Modern Records Centre
The Modern Records Centre was founded in October 1973 with the principal objectives of locating and preserving primary sources for modern British social, political and economic history. Use of the Centre is open to the general public and is free of charge.
The main strengths of our archive holdings are:
- National records of trade unions and related organisations, including the Trades Union Congress and the Transport and General Workers’ Union.
- National records of trade associations, employers’ organisations and related bodies, including the Confederation of British Industry.
- Motor industry records, especially relating to companies formerly belonging to the Rover Group.
- Records relating to cycling, including the National Cycle Archive.
- Records of radical British political groups, particularly the British Trotskyist movement.
- Records of pressure groups and other organisations concerned with social and penal reform, human rights, disarmament, education and health, including the Campaign for Nuclear Disarmament and the Howard League for Penal Reform.

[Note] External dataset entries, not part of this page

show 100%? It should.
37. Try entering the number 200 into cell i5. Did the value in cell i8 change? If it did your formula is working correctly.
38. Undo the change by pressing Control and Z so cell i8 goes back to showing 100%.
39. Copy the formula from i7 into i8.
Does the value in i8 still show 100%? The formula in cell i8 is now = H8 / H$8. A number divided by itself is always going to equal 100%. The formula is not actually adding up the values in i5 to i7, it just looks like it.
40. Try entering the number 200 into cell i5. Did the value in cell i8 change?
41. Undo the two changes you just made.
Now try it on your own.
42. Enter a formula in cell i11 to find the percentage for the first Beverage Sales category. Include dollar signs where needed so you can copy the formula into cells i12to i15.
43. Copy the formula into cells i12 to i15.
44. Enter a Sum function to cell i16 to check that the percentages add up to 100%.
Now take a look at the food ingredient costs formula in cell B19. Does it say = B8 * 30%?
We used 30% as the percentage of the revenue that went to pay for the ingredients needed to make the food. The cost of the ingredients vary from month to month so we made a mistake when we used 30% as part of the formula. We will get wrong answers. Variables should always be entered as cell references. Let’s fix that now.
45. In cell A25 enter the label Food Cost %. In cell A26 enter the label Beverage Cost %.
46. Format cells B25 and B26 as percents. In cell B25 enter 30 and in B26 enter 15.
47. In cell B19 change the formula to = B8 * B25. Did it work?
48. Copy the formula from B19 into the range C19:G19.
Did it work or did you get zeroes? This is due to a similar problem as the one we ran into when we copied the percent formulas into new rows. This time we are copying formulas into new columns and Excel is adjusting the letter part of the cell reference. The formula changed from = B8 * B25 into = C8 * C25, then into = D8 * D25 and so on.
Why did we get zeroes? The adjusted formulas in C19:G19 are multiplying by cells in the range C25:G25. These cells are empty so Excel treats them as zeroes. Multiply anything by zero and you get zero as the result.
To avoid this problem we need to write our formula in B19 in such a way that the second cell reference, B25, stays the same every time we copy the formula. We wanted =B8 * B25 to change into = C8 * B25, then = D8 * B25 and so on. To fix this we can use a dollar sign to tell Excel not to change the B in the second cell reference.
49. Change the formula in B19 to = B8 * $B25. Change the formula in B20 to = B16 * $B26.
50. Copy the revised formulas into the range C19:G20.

- Papers of individuals containing significant information on any of these fields, including those of Richard Crossman, the Labour cabinet minister and Coventry Member of Parliament, and Sir Victor Gollancz, the left-wing publisher and campaigner.
We also hold the Gurharpal Singh Archive, which is a substantial source for the history of the Communist movement in the Punjab from the 1920s to the 1970s, and the archive of the Minority Arts Advisory Service, dating from the 1970s to the 1990s. These collections were originally held on behalf of the former Centre for Research in Ethnic Relations at Warwick.